Don't do them the disservice of trying to make it work as a cosy family unit because it won't and and they deserve better than being forced to share their childhoods with someone who doesn't like them and competes for attention from their mother.

JoeyJoeJoeJuniorShabadu · 02/12/2016 05:26

My ex (as in DCs dad) was abusive so I think I'm a little wonky when it comes to knowing what a 'normal' relationship looks like.

Yes - you are correct.

Is this really what you want for yourself?
you cannot be this desperate for a man.
can you?

for pity's sake please ditch this moron and move on.
you deserve better so start expecting better and stop having such low expectations.
you should really consider going for counselling or cbt.

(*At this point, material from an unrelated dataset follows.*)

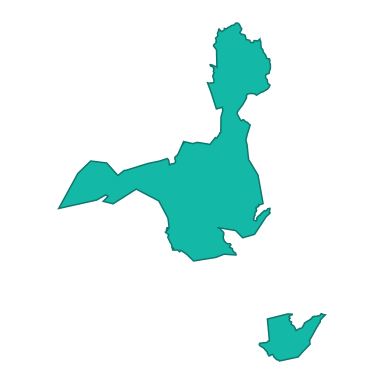 outline of Putla Villa de Guerrero, Oaxaca, Mexico
{"feature_id": "50627088B16530666088464", "entity_name": "Putla Villa de Guerrero", "entity_type": "district", "adm_level": 2, "iso_a3": "MEX", "parent_name": "Mexico", "parent_adm1": "Oaxaca", "projection": "orthographic", "projection_center": [-97.862, 16.982], "detail": "fine", "context": "isolated", "style": "filled", "palette": "teal", "viewbox_px": 384, "rotation_deg": 0, "n_neighbors": 0, "source": "geoboundaries", "source_scale": "gbopen_adm2", "svg_char_len": 5905}
<svg xmlns="http://www.w3.org/2000/svg" viewBox="0 0 384 384"><path d="M77.9,173.4L58.7,208.5L96.8,200.0L105.7,194.9L108.1,196.3L103.2,201.3L113.1,203.8L136.2,189.1L158.8,200.9L167.9,218.0L168.9,225.5L169.1,228.0L168.5,228.0L168.2,227.7L167.2,227.6L166.8,228.1L166.9,228.3L166.7,228.5L166.9,228.9L167.1,228.6L167.3,229.0L167.6,229.2L168.0,228.9L167.9,229.1L167.5,229.4L167.4,229.5L167.6,229.5L167.7,229.8L167.7,230.3L167.4,230.3L167.3,229.9L166.3,230.1L166.4,230.6L166.7,230.9L166.1,231.7L165.7,232.1L165.4,232.2L165.5,232.4L166.2,232.8L166.7,233.1L167.0,233.5L168.8,234.7L167.8,237.0L168.1,238.1L169.4,240.6L170.0,242.0L170.3,242.6L170.8,243.2L171.6,244.8L171.8,245.8L171.9,247.6L172.3,248.6L173.3,248.1L173.7,248.4L172.8,250.0L174.0,250.1L177.5,250.0L178.4,250.5L179.0,251.4L179.8,251.8L180.3,251.0L180.9,250.6L181.0,250.4L186.6,254.2L193.6,261.0L201.4,259.7L215.9,257.4L224.0,254.2L236.0,255.0L235.8,253.3L234.9,252.7L233.8,251.8L233.5,251.3L232.9,251.0L232.7,250.5L232.4,248.7L231.8,248.2L229.6,247.5L229.4,247.2L230.8,245.1L230.8,244.4L230.3,243.9L229.8,243.7L227.9,243.8L226.5,243.3L225.4,242.1L225.0,241.5L224.6,241.3L224.1,240.7L223.9,239.6L223.3,238.6L223.3,237.9L223.2,236.2L223.8,235.0L223.7,232.5L222.4,231.1L221.0,230.0L220.6,229.2L219.4,228.2L217.1,227.5L235.7,230.6L242.7,237.8L253.6,234.6L254.7,234.1L266.1,216.8L270.6,212.6L269.3,213.1L270.0,208.4L267.8,208.7L267.3,209.3L266.6,210.5L265.9,211.0L264.9,210.5L264.0,211.0L263.5,211.4L262.4,212.5L261.4,213.2L260.8,213.9L260.2,215.1L259.3,215.3L258.5,216.1L256.8,217.9L256.9,219.1L256.5,220.7L255.7,220.8L253.5,219.9L253.6,218.5L254.1,217.9L253.9,217.1L254.3,216.5L254.6,215.8L255.0,215.2L255.0,214.3L254.8,213.4L255.4,212.0L256.2,211.7L256.6,210.7L256.4,209.3L255.9,209.1L256.2,208.5L256.2,207.3L256.9,207.3L258.0,206.5L258.3,205.5L258.6,206.2L259.3,205.3L259.5,204.8L263.1,203.6L258.0,175.1L250.1,161.9L248.5,159.5L248.5,157.8L248.1,155.2L247.1,144.9L245.9,140.0L247.3,134.2L250.2,125.0L248.8,123.9L247.9,122.8L247.2,122.2L246.5,122.3L245.2,121.2L244.2,120.6L243.9,120.2L243.8,119.8L242.4,119.9L241.9,120.6L240.7,120.5L237.1,113.7L237.3,112.4L238.2,110.6L242.8,104.6L246.2,98.6L246.6,97.0L246.4,96.1L246.5,95.4L246.8,95.2L247.3,94.2L250.5,93.4L251.4,93.6L254.4,93.7L255.2,94.2L255.6,94.6L256.5,95.2L261.0,92.3L262.6,92.0L267.4,89.2L268.2,88.3L269.2,86.9L269.6,85.5L270.0,85.1L267.7,83.2L267.2,79.6L266.2,78.5L265.7,77.5L265.6,76.6L265.7,75.4L265.9,74.7L266.8,74.1L268.9,73.5L269.2,73.0L269.4,72.0L269.4,70.9L270.1,69.5L270.4,68.3L270.4,64.5L269.6,62.4L269.6,61.8L270.0,60.4L269.4,58.8L269.0,58.7L268.3,58.8L266.9,58.4L266.4,57.6L265.8,55.5L265.2,54.5L263.3,52.0L262.9,49.9L262.6,49.3L262.0,48.8L261.2,47.9L260.9,44.8L260.7,41.1L260.2,40.8L259.9,40.4L259.9,39.0L257.5,41.1L257.1,41.0L256.1,40.6L254.0,40.6L253.9,41.9L253.6,42.4L253.4,42.7L251.7,42.3L250.8,42.5L250.4,42.3L250.2,42.0L249.9,40.6L249.7,40.3L246.1,39.5L245.2,35.4L244.9,35.1L243.9,34.8L242.8,34.2L242.3,34.2L241.8,34.5L241.4,34.5L240.9,33.9L240.7,33.4L240.3,33.1L239.9,32.9L239.7,32.7L239.8,32.4L240.2,31.8L240.6,31.4L241.4,29.9L241.7,29.0L241.6,28.4L240.6,27.3L240.0,25.6L239.6,25.2L239.4,24.4L238.8,24.0L238.4,23.5L237.9,23.2L237.1,23.1L236.5,23.1L235.9,23.0L235.2,23.8L234.0,24.8L233.7,25.1L231.8,25.4L231.3,25.6L230.0,26.6L229.3,27.0L228.4,27.3L227.4,27.9L226.9,28.6L226.2,28.8L224.4,28.4L224.4,29.9L221.6,31.6L219.0,29.0L218.6,29.6L218.4,30.0L218.8,31.0L218.4,31.6L217.8,32.2L217.4,33.6L217.9,35.4L217.4,36.3L216.9,37.0L215.6,38.0L215.6,38.4L216.2,39.8L216.2,40.5L216.0,41.6L216.3,42.2L215.0,43.7L214.0,44.5L213.6,45.0L213.6,45.4L213.6,46.1L216.5,49.8L216.9,66.8L216.5,66.2L215.5,66.4L214.9,66.3L213.2,65.6L212.9,65.3L212.5,65.1L212.2,65.1L211.8,64.8L210.6,64.9L210.3,64.6L210.0,64.9L211.0,66.4L212.0,66.5L212.6,66.5L213.1,66.7L213.4,68.5L213.9,68.4L214.0,69.3L213.6,70.1L213.4,71.6L213.4,71.9L214.3,72.6L213.8,73.4L213.5,73.9L213.1,75.3L212.8,75.5L212.8,75.9L213.0,77.2L213.8,79.4L214.0,80.5L213.9,81.9L213.7,82.6L213.4,82.8L212.7,82.8L211.5,83.1L210.8,82.8L210.4,83.0L209.1,83.4L208.7,83.4L207.9,82.7L207.5,82.7L211.2,92.6L216.4,109.0L222.3,107.3L222.4,108.5L222.6,108.7L222.8,109.3L222.7,109.7L222.8,110.6L221.0,117.0L220.8,132.5L220.2,132.9L219.9,132.8L218.7,135.4L218.5,135.8L217.8,136.3L217.0,137.8L216.6,138.1L216.0,138.1L215.3,137.6L210.0,144.4L198.9,142.6L197.0,142.4L192.8,143.6L184.3,141.7L184.6,142.1L183.5,143.4L183.6,142.3L183.4,142.1L178.0,154.1L177.6,154.5L176.9,155.7L175.6,156.4L175.2,156.9L174.9,157.6L174.8,158.1L174.9,159.1L175.6,161.2L175.5,161.7L174.8,163.0L173.6,163.6L172.9,163.8L171.7,163.8L171.3,163.9L169.8,164.8L169.4,164.9L168.7,160.1L167.3,158.5L159.8,161.0L147.5,163.6L125.6,170.4L124.1,170.5L122.7,171.6L117.9,175.5L106.7,163.0L90.7,161.0L77.9,173.4ZM325.3,314.9L323.4,314.6L322.6,314.1L321.4,313.7L320.5,314.2L320.1,315.3L319.5,315.8L317.5,315.9L316.6,316.3L315.7,316.4L315.0,316.4L314.3,316.2L313.6,316.7L312.8,316.7L312.3,317.2L311.7,318.3L309.3,320.2L308.2,320.7L304.5,323.0L304.2,324.1L303.7,324.8L302.8,326.7L302.3,327.2L302.0,327.9L301.3,328.3L299.6,328.4L298.9,328.9L298.7,329.2L298.0,329.4L297.3,329.7L296.1,330.6L294.7,327.3L293.6,325.8L291.1,324.2L291.6,322.1L290.8,321.5L289.7,321.1L289.0,319.5L289.8,318.8L290.1,318.3L289.8,317.7L289.1,317.3L288.9,316.8L289.2,316.2L290.6,315.5L291.8,314.7L292.2,314.7L292.2,314.2L287.8,313.9L267.4,319.0L269.4,340.8L268.2,341.1L266.9,342.3L266.0,342.7L263.7,342.6L262.1,343.1L259.8,343.2L259.2,344.2L259.5,345.1L260.3,346.0L261.4,346.7L263.5,347.9L266.5,351.3L267.0,351.7L267.5,352.8L267.4,353.6L267.9,354.0L268.3,354.5L268.5,355.2L269.1,356.0L270.1,355.6L272.1,354.3L272.8,354.7L273.3,355.4L274.1,357.3L274.8,357.7L275.8,358.9L276.4,359.4L277.2,359.9L278.2,359.9L278.9,360.3L279.4,361.0L298.1,357.0L303.4,351.1L310.0,344.3L309.7,340.3L309.5,340.2L311.3,337.3L316.0,328.7L318.7,324.1L320.2,322.0L320.4,320.0L323.7,316.4L325.3,314.9Z" fill="#14b8a6" stroke="#0f766e" stroke-width="1.5"/></svg>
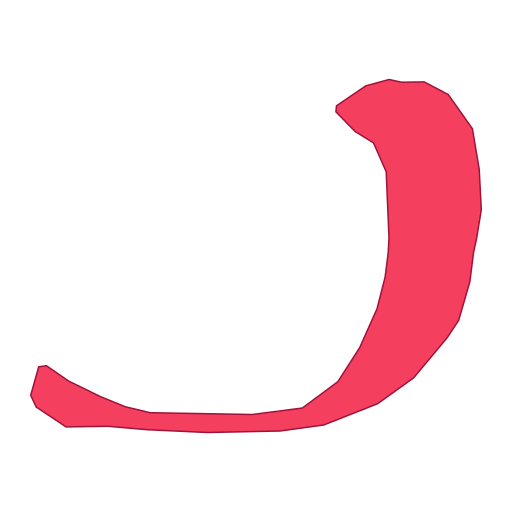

QueenCarpetJewels · 02/12/2016 05:34

Just leaving this here for you to read OP (and anyone else who needs it):

Star The only acceptable level of abuse is none. Star

Threatening to come over and smash your door down is a violent threat. It is a clue as to how he thinks problems with you should be solved. It is a way to intimidate you into taking him back. It is a threat now, something he may act on another time and something that may lead to worse things further down the line. But by then you'll probably be too scared and enmeshed in the abuse that you and your kids will be stuck there. I can see that you love him. But when someone really loves you back, they don't treat you like he is treating you now.

SlottedSpoon · 02/12/2016 05:38

Sorry, missed the bit about him threatening to smash your door down. Obviously the answer is to refuse to see him at all from now on.

mirokarikovo · 02/12/2016 06:07

Don't have anything more to do with him. I see your last post of 1:53 saying you love him. But he regards your kids as an unwelcome intrusion, has threatened you with violence and proven himself to be a dick about money.

You urgently need that freedom programme or something similar to help you learn to recognise and avoid fuckwits like this in the earliest stages of potential relationships. There are good blokes out there but unfortunately for you and for your kids you seem to be currently more attracted to fuckwits at the moment. For the sake of your kids if not yourself you need to learn a new pattern.

PoldarksBreeches · 02/12/2016 06:07

Fucking hell woman! One 'sweet' text and you're thinking about giving him another chance?! You need the freedom programme as soon as possible and for your kids sake do not go anywhere near this loser again.

greenfolder · 02/12/2016 06:11

Threatening to come and smash your door down is not a loving relationship.

YouSunkMyBattleship · 02/12/2016 06:15

OP please don't fall for the "sorry" text routine.

The way this works is that he has played jolly decent man, had you and your children round to his parents' house, treated you all; the mask has slipped a little, he has revealed his true feelings/has criticised you and your children and threatened you; the response? your fight or flight response kicks in (adrenaline released, heart rate increases leading to feelings of fear, anger and anxiety); he turns on the charm, sends a "really sweet text"; your fight or flight response subsides, you emotionally vulnerable; the relief is overwhelming, this relief is confused for love/emotional attachment because this is someone you feel you love; you relent and accept his apology; you give him a second chance; he's on his best behaviour again, for now; and it all looks lovely again, you're glad you gave him a second chance, only this time, you're more mindful of what you say and do, so as not to trigger this response from him again; it all goes nicely for a while; a couple of weeks/months/years; and then the mask slips again...

MissVictoria this thread isn't about your feelings. You are quite entitled to date whoever you choose, and if you choose to date someone without children, that is absolutely fine and a completely valid choice. What, however, is not a valid choice, is dating someone with children, then becoming abusive when something doesn't go your way, demand financial recompense for monies spent and threaten to smash their door in.